Caleb Stone: I think they should divide them up into natural and ‘anything goes’ leagues. People want to see the athletes and feats that result from AAS use. At the very least, it would make the clowns that scream so loudly and show so much indignation about this actually put their money where their mouth is and support the natural leagues (with their inferior physical specimens and abilities). Right now, people want the results of enhanced athletes, but they also demand that they come naturally.

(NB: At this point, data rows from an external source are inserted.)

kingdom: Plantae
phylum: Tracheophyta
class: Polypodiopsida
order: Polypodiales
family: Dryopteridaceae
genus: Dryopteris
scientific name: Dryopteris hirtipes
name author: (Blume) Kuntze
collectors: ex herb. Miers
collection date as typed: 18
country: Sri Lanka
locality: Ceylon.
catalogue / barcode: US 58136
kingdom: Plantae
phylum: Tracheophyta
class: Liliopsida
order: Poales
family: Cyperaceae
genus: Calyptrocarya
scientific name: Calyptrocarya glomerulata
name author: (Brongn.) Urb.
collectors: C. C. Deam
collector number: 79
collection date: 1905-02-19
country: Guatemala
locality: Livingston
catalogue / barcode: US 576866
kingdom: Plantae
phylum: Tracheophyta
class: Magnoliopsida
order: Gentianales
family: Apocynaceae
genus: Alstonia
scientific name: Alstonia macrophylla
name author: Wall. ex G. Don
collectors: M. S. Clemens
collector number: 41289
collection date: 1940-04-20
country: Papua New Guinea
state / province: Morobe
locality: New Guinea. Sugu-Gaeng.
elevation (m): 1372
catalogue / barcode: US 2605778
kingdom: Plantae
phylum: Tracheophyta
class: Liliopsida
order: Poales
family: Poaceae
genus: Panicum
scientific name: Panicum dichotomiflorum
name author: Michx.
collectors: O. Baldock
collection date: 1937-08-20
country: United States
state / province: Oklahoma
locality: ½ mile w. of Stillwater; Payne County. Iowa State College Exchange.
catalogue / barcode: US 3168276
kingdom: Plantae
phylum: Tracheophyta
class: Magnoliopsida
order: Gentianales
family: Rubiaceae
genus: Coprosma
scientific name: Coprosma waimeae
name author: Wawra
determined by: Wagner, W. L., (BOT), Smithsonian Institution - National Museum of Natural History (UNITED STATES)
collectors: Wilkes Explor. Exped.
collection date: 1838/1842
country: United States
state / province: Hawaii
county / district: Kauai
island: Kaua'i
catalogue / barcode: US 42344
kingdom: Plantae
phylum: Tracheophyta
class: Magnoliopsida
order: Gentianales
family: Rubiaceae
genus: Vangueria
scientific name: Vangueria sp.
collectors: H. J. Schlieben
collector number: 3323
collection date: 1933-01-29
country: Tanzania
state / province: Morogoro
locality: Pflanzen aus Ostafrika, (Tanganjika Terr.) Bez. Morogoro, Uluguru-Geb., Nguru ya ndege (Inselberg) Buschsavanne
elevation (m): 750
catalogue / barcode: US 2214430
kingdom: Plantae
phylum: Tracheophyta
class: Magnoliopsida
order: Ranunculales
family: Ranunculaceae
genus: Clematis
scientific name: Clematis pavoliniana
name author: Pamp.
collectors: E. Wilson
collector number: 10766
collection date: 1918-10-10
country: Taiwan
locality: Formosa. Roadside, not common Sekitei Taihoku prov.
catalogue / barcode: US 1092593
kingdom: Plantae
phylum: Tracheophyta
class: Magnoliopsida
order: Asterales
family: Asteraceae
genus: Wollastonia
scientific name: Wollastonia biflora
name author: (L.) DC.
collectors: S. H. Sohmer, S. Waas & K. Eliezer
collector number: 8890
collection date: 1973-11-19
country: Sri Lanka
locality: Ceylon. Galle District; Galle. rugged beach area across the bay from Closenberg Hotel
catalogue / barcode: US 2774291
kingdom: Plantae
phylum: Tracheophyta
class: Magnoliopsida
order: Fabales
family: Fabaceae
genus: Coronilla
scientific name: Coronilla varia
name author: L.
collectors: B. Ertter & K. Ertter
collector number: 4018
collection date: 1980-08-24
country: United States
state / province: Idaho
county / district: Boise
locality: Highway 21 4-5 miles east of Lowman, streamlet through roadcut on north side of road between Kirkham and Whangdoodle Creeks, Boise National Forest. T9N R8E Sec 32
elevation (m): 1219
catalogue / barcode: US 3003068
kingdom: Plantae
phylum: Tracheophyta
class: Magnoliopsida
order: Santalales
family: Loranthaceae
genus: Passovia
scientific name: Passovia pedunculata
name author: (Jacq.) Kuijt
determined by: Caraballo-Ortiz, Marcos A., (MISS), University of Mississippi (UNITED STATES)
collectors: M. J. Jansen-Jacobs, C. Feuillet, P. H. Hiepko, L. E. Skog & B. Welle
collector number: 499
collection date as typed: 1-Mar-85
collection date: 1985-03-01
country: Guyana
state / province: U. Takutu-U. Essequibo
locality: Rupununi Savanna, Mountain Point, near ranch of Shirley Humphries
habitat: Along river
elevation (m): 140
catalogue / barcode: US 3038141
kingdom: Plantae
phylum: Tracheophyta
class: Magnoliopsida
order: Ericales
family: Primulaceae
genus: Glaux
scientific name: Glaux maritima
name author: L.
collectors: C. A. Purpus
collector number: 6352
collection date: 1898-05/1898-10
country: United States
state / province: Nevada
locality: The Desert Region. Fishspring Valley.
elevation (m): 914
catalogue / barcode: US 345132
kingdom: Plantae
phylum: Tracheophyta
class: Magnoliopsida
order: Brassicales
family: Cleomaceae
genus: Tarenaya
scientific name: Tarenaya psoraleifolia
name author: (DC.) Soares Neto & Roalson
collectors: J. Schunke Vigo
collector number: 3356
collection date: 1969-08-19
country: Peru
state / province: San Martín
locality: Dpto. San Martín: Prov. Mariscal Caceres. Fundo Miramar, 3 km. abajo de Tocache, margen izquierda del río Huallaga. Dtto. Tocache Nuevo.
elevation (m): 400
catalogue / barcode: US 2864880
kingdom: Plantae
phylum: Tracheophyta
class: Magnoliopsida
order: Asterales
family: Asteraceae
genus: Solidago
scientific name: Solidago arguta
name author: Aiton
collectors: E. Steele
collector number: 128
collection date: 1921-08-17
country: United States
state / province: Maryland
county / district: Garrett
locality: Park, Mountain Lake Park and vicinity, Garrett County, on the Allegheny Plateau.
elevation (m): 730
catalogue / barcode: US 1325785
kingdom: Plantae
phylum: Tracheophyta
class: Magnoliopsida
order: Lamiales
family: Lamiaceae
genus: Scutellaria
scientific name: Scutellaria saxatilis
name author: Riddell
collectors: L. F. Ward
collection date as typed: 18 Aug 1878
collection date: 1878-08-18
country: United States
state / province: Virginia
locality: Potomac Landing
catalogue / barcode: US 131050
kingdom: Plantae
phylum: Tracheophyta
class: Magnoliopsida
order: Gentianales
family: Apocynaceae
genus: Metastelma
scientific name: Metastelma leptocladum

As far as high schools go, I think parents are responsible for watching out for the health of their children and that is the issue of importance. It isn’t like high school is a fair playing field anyway. You have schools that recruit, have the same system installed from middle school to high school, and have two or three times as many players to choose from. You already have your ‘haves and have-nots’. A very uneven percentage of players that go on to the next level are produced by or end up as the ‘haves’. It’s not like steroids are some new variable that is going to suddenly disrupt some egalitarian sports utopia and force those that just wanted to have fun to get on the shit.
Anthony Roberts: This is more a philosophical question than anything. Basically, it hinges on “Does the government have the right to regulate what you put in your body?” I think the most defensible answer is no, they don’t. Certainly most of the larger names in the world of philosophy (Rawls, etc…) would take this position. I certainly do. It’s a bit absurd that the government would even care about what I put in my body, to be honest.
As for the regulation of steroids in sports, I’ve always said that there should be no such restrictions on that, and there are a couple of reasons I say this. The first is that steroids can actually prove to be very healthy, if used correctly. They are going to prolong careers and make sports much more exciting to watch.